- _PROBLEM TO WORK ON_:
Your response must be made up of each line in the data below that contains the string "center".

- _MATERIAL SHOWN_:

========================================================================

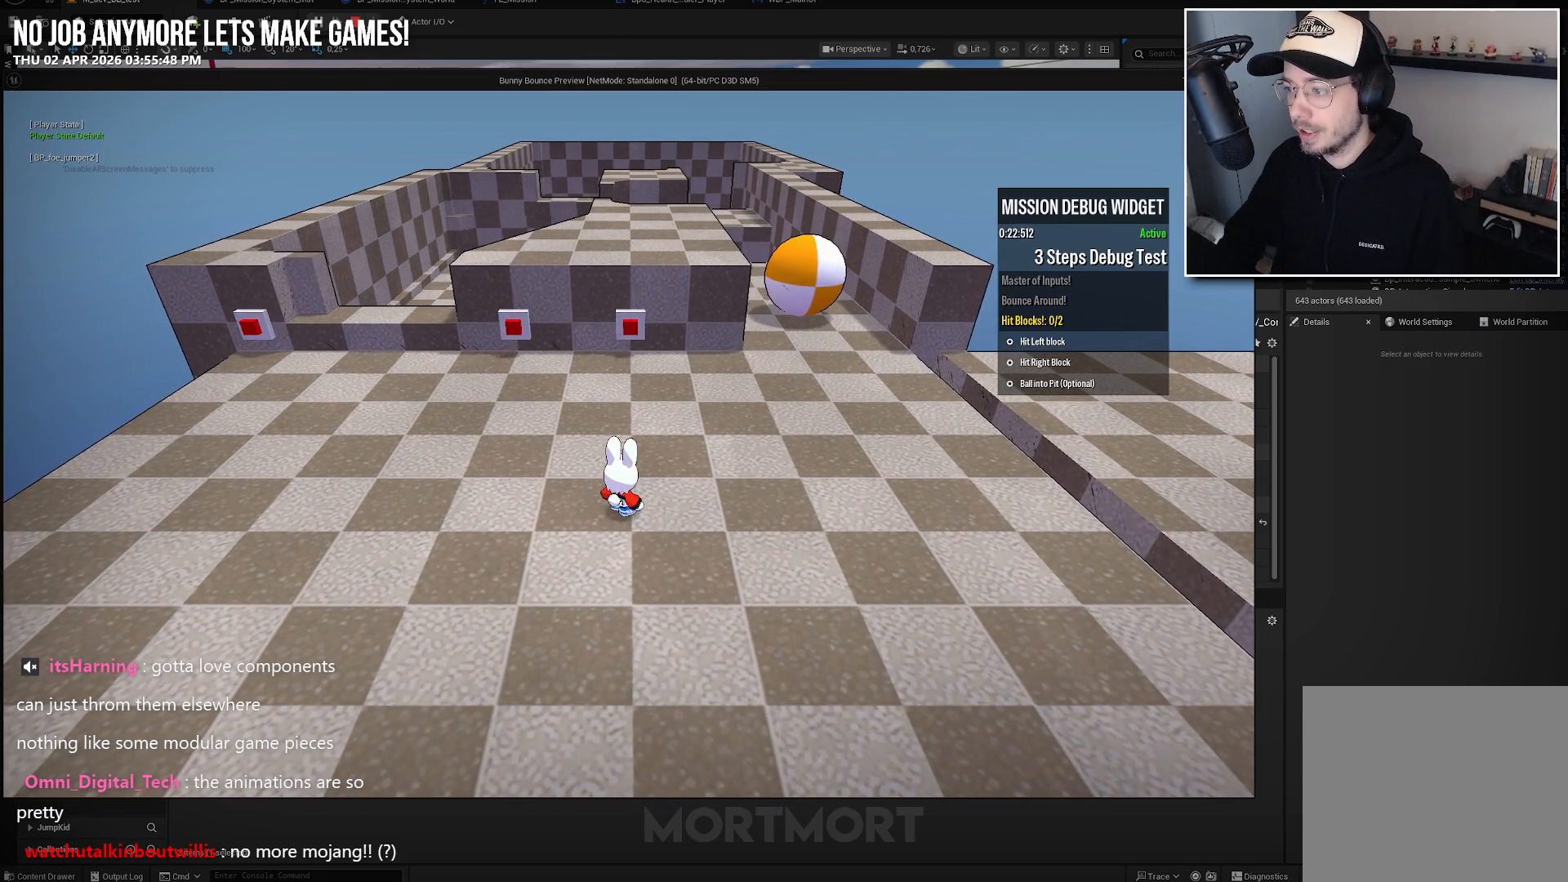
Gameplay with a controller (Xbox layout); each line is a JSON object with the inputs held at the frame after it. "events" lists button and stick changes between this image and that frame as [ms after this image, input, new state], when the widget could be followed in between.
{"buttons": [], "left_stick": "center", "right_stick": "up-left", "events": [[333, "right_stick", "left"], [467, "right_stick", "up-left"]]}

========================================================================

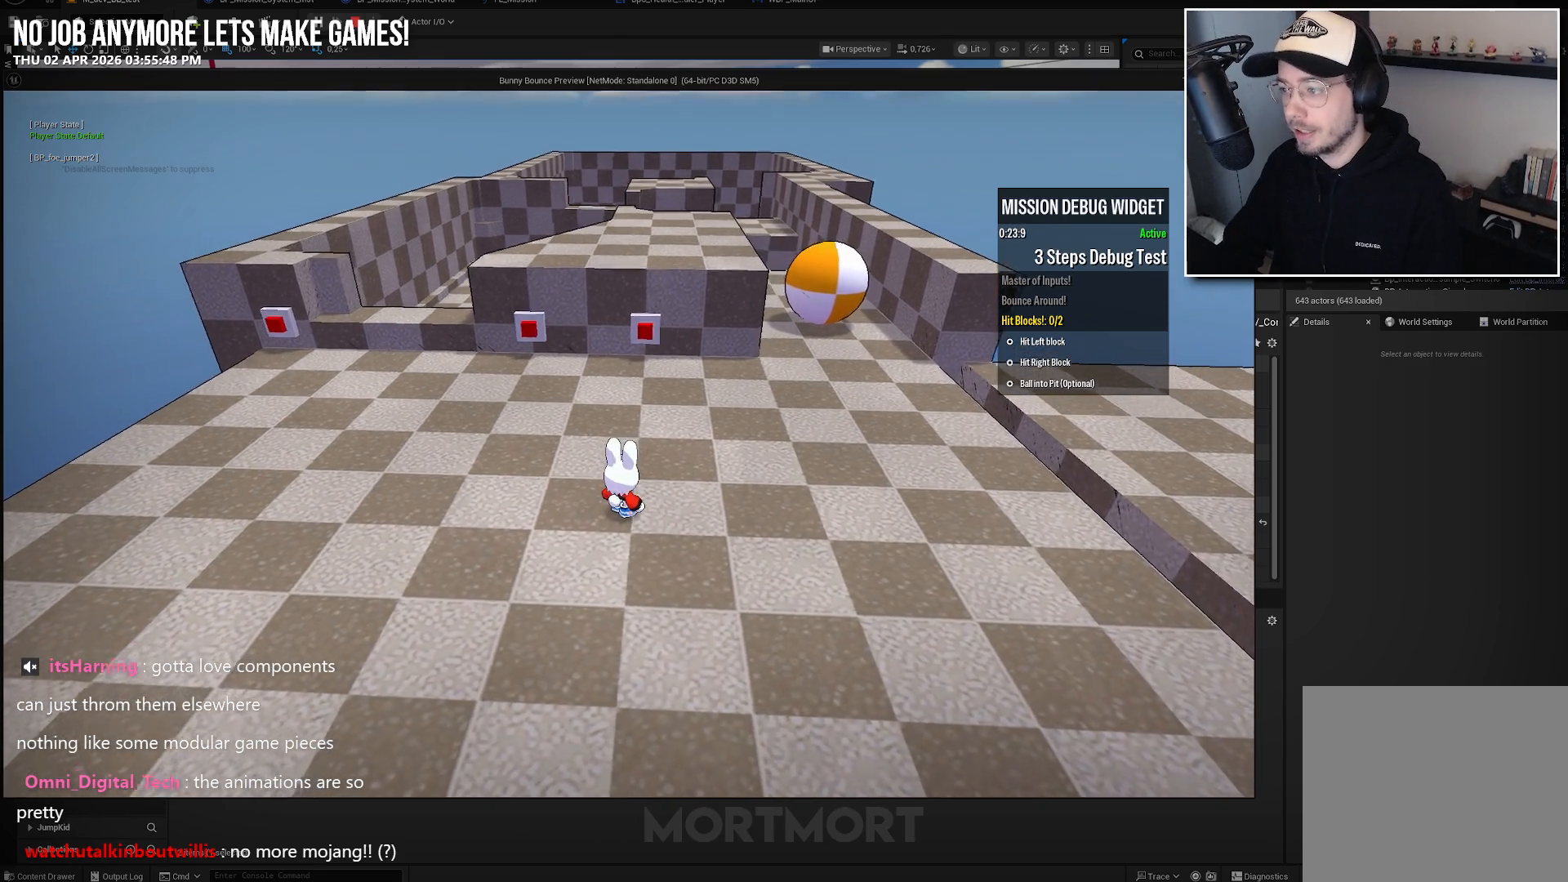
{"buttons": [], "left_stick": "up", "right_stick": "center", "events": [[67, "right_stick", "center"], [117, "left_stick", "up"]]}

========================================================================

- _ANSWER SPACE_:
{"buttons": [], "left_stick": "center", "right_stick": "up-left", "events": [[333, "right_stick", "left"], [467, "right_stick", "up-left"]]}
{"buttons": [], "left_stick": "up", "right_stick": "center", "events": [[67, "right_stick", "center"], [117, "left_stick", "up"]]}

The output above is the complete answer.